I wanted Yim to have this elflike Fred Astaire-esque quality to them. Very ties-and-tails. I didn’t want them to look too flashy, because for most of their story they’re in travel clothes. I tweaked their collar to show their closed-in personality, and dabbled with their horn decorations. I wanted time to have glass horns with spiked piercings that could be seen through the glass, but I imagine it would be time-consuming to draw. I’m debating removing them.

Horns

For my story, many of the side characters have horns. Some families have particular horn shapes. A group of people has horns based on the beaks of tropical birds, others on comets and glass. Some horns float, and others can move like attached spider legs. It’s fun to come up with all these concepts.

The Queen of Light

Hello, I’m in a Fae-Dragon mood this month. What are the Fae-Dragons, you ask? They’re a group of minor Fae nobility and their retinue who got stuck in Yggdrasil when Ragnarok happened. For mutual survival, they merged societies with the native dragons and became the Fae-Dragons. More power and survivability, in return for never being able to go back to either community.

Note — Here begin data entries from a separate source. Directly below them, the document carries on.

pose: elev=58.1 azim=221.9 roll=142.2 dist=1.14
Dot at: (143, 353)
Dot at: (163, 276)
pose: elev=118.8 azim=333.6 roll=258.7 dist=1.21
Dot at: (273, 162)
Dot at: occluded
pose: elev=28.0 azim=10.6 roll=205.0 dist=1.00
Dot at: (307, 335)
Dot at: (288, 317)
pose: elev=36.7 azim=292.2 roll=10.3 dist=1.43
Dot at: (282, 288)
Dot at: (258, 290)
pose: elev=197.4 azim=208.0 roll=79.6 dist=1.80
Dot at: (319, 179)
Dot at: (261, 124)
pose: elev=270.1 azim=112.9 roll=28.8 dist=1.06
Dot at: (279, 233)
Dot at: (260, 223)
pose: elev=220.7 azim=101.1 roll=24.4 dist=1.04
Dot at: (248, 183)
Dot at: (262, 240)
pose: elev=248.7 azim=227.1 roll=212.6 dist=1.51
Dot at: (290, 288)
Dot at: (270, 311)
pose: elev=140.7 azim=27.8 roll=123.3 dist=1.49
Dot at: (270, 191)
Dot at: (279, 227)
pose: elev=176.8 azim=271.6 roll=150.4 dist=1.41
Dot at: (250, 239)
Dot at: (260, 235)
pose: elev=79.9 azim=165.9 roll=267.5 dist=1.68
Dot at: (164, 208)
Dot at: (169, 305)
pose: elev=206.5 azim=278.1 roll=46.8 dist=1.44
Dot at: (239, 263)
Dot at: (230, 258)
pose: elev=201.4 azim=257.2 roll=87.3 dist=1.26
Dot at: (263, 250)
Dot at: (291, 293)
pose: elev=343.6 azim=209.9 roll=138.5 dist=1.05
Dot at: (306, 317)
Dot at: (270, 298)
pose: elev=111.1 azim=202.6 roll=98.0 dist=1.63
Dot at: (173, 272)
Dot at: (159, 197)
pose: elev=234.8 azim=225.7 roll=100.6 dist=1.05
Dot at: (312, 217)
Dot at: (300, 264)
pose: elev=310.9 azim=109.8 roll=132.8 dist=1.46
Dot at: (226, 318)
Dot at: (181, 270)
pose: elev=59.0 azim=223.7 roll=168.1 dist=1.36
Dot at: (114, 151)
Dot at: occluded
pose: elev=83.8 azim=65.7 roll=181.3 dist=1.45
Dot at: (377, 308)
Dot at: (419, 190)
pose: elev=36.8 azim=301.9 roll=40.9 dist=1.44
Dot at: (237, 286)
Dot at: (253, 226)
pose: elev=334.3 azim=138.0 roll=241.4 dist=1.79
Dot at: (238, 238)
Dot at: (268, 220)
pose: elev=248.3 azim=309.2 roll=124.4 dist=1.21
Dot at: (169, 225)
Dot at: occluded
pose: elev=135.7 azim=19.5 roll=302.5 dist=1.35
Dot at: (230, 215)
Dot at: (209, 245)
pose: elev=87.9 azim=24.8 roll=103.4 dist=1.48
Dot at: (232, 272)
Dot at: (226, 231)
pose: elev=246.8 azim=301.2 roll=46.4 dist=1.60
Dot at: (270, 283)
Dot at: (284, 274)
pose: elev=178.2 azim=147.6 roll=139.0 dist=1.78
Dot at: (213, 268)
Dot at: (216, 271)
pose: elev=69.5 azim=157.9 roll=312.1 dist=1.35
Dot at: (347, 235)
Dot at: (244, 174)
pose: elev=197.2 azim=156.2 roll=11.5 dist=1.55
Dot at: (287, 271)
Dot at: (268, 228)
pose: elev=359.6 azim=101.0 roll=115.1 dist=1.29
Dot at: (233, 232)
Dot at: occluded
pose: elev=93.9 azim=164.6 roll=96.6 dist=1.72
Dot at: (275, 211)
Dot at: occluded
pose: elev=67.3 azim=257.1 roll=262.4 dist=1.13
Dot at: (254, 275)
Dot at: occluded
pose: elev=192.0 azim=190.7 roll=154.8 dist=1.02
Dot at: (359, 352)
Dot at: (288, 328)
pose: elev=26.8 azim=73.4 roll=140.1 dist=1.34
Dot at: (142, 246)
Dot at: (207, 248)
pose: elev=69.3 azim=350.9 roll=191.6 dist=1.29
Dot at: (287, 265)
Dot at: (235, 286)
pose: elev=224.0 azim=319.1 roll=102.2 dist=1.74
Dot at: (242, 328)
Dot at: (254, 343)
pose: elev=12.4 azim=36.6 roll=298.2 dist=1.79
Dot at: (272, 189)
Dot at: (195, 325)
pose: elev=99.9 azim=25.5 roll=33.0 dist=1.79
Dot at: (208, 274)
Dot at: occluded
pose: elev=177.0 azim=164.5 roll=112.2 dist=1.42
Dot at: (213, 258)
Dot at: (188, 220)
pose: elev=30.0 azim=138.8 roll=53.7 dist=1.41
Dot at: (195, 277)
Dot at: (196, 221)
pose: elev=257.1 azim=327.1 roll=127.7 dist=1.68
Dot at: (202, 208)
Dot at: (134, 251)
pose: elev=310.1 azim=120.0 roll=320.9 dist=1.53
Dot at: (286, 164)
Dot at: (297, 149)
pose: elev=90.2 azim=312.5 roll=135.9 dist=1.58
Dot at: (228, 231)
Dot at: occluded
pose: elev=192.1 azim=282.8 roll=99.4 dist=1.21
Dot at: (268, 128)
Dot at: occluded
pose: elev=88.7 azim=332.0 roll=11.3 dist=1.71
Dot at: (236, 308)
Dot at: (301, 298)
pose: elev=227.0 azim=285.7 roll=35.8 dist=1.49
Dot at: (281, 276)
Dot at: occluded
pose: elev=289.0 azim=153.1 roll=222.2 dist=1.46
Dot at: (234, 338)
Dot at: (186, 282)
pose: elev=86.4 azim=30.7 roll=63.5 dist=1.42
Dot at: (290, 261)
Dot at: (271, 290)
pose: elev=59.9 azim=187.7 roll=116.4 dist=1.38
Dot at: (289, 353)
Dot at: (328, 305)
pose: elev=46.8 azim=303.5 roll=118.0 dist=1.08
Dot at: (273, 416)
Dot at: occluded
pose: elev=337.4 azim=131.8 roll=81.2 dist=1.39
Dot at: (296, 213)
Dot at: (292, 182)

The Fae-Dragons have a rotating revenue of powerful rulers. This is the Queen of Light, who rules for the summer months each year. I based her outfit on Venician carnival wear, Versailles fashion, and the musical Six and Beyonce. I wanted to give her a sense of power and mystique. I added black to her palette because the sun may be strong and shiny, but it’ll turn into a black hole one day, signaling the astronomical power of destruction.